Donald Trump’s proposal to end birthright citizenship through an executive order raises profound legal and constitutional questions. Specifically, the order seeks to restrict citizenship to children born to U.S. citizens or lawful permanent residents, effectively excluding children born to undocumented immigrants or individuals on temporary visas. While this idea appeals to some as a way to address immigration concerns, it collides head-on with the plain language of the Constitution and over a century of legal precedent.
The Text of the Fourteenth Amendment
The heart of the legal challenge lies in the 14th Amendment, ratified in 1868, which states:
“All persons born or naturalized in the United States, and subject to the jurisdiction thereof, are citizens of the United States and of the State wherein they reside.”
This language is broad and unequivocal. The only limitation—being “subject to the jurisdiction” of the United States—was never intended to exclude foreigners or their children. As the historical debates surrounding the amendment show, Congress was clear that the phrase excluded only certain narrow categories: children of foreign diplomats, lawful foreign combatants, and members of sovereign Native American tribes (who had unique legal statuses at the time). It was not intended to exclude individuals subject to the laws of the United States, which includes nearly everyone within its borders, regardless of immigration status.
The Supreme Court on Birthright Citizenship
The Supreme Court reinforced this interpretation in United States v. Wong Kim Ark (1898), which explicitly affirmed that children born on U.S. soil to non-citizen parents are citizens under the 14th Amendment. In Plyler v. Doe (1982), the Court further emphasized that undocumented immigrants and their children are “persons” entitled to due process and equal protection under the law. Together, these cases have established a bedrock principle of American constitutional law: birthright citizenship is the rule, and exceptions are narrowly defined.
The Argument Behind Trump’s Order
Supporters of Trump’s order, such as legal scholars John Eastman and Edward Erler, argue that the 14th Amendment has been misinterpreted. They contend that being “subject to the jurisdiction” of the U.S. implies a deeper allegiance or consent to American sovereignty—something they claim undocumented immigrants and temporary visitors lack. However, this interpretation distorts the historical context.
As James Madison explained, birthplace has traditionally been the clearest marker of citizenship, rooted in the principle of jus soli (the law of the soil). Edward Bates, Lincoln’s attorney general, explicitly stated that children born in the U.S. to alien parents are “native-born citizens” and do not require naturalization. This understanding prevailed in 1866 when Congress debated and passed the citizenship clause, despite opposition that highlighted concerns about groups like Chinese laborers or Romani people. The framers of the 14th Amendment firmly rejected arguments to exclude these groups, affirming that all persons born on U.S. soil should be treated equally under the law.

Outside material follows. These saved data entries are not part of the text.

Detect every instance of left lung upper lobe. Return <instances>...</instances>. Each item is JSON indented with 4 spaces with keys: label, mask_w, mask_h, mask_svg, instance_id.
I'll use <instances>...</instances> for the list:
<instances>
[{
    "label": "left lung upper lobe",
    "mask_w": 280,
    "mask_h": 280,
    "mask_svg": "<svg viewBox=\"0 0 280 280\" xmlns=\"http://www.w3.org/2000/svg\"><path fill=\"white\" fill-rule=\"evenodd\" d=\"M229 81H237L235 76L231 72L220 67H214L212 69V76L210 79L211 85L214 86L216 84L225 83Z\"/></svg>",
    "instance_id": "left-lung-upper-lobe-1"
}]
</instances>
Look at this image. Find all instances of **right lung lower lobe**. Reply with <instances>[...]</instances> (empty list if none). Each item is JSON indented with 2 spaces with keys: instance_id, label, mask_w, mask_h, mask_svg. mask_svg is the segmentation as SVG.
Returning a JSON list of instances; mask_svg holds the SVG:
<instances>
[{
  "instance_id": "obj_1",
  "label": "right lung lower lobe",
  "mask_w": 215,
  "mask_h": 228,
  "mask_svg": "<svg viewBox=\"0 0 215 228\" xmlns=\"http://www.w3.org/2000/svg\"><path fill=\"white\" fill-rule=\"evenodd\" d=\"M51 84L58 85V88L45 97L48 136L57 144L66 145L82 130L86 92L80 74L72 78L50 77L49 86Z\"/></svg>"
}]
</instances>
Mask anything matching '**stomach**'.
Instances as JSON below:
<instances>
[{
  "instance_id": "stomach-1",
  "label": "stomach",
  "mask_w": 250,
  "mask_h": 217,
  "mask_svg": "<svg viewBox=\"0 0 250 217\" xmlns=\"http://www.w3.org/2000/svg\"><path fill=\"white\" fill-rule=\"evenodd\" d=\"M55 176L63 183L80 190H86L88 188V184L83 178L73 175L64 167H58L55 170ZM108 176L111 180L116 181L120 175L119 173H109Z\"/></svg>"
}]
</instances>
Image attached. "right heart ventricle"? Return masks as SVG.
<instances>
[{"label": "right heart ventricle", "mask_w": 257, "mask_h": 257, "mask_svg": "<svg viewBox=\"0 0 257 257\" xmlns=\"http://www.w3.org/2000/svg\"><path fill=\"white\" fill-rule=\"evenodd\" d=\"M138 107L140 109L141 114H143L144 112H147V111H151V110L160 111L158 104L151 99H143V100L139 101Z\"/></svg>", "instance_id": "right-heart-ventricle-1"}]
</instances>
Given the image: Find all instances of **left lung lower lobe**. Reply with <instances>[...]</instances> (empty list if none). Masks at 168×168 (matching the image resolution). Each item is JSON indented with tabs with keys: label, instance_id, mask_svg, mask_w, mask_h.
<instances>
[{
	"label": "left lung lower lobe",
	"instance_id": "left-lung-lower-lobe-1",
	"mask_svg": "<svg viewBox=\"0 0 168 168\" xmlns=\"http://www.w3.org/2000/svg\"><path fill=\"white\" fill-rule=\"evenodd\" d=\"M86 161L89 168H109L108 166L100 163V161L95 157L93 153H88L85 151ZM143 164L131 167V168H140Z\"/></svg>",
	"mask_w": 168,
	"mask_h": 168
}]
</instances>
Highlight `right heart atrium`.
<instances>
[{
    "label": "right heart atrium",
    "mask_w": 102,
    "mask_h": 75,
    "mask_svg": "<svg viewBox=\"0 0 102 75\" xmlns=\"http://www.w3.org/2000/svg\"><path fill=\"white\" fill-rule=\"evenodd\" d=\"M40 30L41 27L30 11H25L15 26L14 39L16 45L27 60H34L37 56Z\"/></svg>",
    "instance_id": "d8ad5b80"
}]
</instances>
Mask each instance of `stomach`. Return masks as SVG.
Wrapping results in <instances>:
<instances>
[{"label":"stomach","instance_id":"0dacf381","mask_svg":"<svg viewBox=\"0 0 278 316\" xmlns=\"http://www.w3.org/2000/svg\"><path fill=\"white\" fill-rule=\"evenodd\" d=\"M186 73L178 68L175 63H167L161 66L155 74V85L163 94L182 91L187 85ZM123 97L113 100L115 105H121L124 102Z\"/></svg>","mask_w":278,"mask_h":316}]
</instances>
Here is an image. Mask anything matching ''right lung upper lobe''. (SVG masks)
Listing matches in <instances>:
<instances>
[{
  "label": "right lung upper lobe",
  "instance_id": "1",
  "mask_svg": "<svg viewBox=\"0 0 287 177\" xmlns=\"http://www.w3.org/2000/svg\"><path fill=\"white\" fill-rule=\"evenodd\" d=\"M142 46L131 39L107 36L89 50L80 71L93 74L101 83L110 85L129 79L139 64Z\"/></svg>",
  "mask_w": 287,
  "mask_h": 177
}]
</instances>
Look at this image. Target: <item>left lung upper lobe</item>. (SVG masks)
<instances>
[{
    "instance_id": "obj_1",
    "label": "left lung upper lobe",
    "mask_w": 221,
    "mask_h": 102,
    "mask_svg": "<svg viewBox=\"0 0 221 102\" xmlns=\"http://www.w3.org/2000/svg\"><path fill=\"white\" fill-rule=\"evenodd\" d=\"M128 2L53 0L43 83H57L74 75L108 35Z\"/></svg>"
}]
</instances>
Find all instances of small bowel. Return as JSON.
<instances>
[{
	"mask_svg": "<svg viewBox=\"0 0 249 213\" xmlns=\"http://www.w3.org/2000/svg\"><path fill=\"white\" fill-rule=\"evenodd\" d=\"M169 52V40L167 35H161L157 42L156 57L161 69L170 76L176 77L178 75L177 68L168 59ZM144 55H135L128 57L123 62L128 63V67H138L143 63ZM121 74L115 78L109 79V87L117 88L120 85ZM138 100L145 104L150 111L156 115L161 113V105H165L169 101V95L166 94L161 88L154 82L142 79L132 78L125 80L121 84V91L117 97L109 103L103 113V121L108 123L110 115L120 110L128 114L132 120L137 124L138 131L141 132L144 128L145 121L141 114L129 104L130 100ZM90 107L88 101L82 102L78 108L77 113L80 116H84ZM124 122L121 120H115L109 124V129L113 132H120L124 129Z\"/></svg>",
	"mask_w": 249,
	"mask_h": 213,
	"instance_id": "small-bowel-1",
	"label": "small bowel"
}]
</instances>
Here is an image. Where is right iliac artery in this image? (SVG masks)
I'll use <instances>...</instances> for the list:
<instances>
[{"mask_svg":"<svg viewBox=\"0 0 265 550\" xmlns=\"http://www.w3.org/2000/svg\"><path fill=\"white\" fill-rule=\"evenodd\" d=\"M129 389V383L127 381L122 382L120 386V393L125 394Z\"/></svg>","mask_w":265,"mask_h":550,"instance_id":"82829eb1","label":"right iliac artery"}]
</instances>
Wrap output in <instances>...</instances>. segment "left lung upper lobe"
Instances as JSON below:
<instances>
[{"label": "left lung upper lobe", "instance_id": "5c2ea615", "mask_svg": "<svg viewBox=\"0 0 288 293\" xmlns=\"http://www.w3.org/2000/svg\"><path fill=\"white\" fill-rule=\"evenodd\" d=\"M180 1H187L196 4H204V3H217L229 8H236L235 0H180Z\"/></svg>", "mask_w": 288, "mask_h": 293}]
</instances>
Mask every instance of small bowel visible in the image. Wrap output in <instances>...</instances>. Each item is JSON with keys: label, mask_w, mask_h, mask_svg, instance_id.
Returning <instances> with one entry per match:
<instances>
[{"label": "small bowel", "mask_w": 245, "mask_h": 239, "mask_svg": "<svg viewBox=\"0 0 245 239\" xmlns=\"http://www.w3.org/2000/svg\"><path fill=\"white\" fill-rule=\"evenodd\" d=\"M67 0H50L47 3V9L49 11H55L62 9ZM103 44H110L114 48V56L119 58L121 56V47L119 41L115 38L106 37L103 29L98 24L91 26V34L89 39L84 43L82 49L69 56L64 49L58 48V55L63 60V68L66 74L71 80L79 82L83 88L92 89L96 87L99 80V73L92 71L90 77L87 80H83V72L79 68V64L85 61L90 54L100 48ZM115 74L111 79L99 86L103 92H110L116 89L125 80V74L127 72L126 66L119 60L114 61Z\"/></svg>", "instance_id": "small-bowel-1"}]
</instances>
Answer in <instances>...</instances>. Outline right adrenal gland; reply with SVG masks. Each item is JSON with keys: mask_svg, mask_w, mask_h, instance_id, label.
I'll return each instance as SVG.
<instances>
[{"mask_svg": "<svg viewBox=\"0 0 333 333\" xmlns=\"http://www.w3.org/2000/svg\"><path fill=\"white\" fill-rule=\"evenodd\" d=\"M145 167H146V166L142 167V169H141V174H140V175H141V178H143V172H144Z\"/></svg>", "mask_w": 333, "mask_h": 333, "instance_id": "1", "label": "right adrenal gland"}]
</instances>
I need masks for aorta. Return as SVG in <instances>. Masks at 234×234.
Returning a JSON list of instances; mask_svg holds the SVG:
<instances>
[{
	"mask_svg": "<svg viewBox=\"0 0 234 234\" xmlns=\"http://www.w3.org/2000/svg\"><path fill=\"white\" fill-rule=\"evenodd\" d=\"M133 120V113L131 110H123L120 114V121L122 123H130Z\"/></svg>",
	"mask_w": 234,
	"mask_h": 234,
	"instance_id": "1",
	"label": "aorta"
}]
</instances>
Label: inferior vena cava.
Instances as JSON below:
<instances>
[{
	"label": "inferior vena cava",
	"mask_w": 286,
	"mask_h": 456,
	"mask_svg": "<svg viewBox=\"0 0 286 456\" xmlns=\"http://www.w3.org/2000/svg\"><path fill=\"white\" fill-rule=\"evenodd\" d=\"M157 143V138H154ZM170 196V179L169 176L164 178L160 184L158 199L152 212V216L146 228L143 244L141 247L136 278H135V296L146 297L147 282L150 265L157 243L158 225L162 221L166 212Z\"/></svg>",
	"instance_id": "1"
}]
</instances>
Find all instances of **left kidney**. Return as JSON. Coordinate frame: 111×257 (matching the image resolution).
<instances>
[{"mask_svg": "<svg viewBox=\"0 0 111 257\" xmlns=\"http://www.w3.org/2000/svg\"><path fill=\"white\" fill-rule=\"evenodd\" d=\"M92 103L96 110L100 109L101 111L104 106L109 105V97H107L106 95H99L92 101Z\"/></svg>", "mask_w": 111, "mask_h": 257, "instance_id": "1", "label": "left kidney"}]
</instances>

The Limits of Executive Authority
Beyond its constitutional flaws, Trump’s executive order faces practical and legal barriers. An executive order cannot override the Constitution or binding Supreme Court precedent. To change birthright citizenship, a constitutional amendment would be required—a far more rigorous and democratic process than unilateral executive action.
Trump’s attempt to apply the order prospectively, limiting its impact to future births, does not solve the fundamental problem. The doctrine of stare decisis—which respects the stability of long-standing legal principles—will weigh heavily against overturning Wong Kim Ark. Generations of Americans have relied on the principle that birth on U.S. soil guarantees citizenship. Disrupting this reliance could lead to significant legal, social, and economic upheaval.
The Policy Debate
While there may be legitimate policy debates about birthright citizenship and its implications for immigration, this is a question for Congress and the American people, not the president acting alone. Whether we should reconsider birthright citizenship in an era of increased global migration is a separate issue from what the Constitution requires today. Any changes must be made through lawful means that respect our democratic and constitutional framework.
Conclusion
Trump’s executive order to limit birthright citizenship is an audacious attempt to rewrite constitutional law by fiat. The plain text of the 14th Amendment, its historical context, and over a century of Supreme Court precedent all affirm that birthright citizenship extends to nearly all individuals born on U.S. soil. While immigration policy may require thoughtful reform, bypassing the Constitution is not the answer. America is a nation of laws, and those laws—enshrined in our Constitution—must guide us forward.